Moody’s, qui classe ainsi toujours la France un cran au-dessus de ses concurrentes S&P et Fitch, souligne dans son communiqué notamment que «l’accord budgétaire trouvé entre la gauche modérée et le centre droit, au sein d’un Parlement français politiquement divisé, conforte notre évaluation de la solidité des institutions et de la gouvernance françaises», et elle observe que «le déficit budgétaire prévu pour 2026», à 5%, «est légèrement inférieur à (sa) précédente prévision de 5,2% du PIB cette année», «deux éléments positifs pour la solvabilité» de la France, selon elle.
Fin octobre, néanmoins, Moody’s a abaissé sa perspective à négative, ouvrant la voie à une future rétrogradation.

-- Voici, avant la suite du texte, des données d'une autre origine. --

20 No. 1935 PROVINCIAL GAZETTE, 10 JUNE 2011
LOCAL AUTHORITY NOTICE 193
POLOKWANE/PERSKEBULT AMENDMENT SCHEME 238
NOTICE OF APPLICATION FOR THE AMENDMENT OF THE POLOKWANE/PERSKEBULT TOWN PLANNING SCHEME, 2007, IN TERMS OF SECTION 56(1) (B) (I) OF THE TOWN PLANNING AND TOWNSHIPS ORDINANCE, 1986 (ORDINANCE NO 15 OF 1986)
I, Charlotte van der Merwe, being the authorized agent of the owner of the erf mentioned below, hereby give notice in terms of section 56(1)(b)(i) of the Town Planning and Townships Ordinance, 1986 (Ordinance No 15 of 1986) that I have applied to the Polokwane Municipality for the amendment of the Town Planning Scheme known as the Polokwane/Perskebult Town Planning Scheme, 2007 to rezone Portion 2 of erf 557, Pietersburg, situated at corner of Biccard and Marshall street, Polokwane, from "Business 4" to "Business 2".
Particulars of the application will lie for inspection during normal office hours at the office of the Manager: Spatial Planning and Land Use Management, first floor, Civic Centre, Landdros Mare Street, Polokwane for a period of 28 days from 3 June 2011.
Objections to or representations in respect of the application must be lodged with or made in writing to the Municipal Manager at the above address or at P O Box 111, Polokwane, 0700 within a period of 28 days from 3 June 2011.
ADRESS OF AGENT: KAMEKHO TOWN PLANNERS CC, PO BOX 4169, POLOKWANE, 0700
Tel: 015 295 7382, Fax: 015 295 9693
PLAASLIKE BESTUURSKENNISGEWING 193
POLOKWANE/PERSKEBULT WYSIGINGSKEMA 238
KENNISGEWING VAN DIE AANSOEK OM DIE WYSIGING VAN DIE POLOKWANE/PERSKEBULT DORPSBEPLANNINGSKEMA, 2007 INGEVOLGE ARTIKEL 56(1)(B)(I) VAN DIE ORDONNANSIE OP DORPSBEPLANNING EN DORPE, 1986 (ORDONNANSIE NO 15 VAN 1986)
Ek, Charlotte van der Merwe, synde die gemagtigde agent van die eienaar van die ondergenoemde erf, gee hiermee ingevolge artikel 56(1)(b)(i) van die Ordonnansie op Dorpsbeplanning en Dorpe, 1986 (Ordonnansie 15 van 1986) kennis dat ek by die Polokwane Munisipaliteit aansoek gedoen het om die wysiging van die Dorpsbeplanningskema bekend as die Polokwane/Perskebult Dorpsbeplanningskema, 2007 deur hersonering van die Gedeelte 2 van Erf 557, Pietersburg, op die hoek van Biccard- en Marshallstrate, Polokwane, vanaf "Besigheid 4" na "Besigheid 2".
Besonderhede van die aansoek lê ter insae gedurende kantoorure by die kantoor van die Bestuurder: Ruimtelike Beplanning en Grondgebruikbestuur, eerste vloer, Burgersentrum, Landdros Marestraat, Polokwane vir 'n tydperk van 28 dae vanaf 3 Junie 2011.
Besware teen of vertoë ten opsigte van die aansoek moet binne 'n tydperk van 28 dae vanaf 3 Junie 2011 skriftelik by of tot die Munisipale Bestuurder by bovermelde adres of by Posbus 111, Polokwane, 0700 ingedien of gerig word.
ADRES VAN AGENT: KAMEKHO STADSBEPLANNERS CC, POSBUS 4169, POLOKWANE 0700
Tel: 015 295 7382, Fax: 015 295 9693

Elle évoquait alors «la fragmentation du paysage politique français» qui empêche de prendre des mesures vigoureuses de réduction de la dette - la plus importante en masse de la zone euro, et la troisième en pourcentage derrière celles de la Grèce et de l’Italie - et du déficit public, le plus important de la zone euro.
L’Insee a diminué ses prévisions de croissance pour chacun des deux premiers trimestres 2026, à 0,2% au lieu de 0,3% et la Banque de France table désormais sur 0,9% pour 2026, contre 1% auparavant.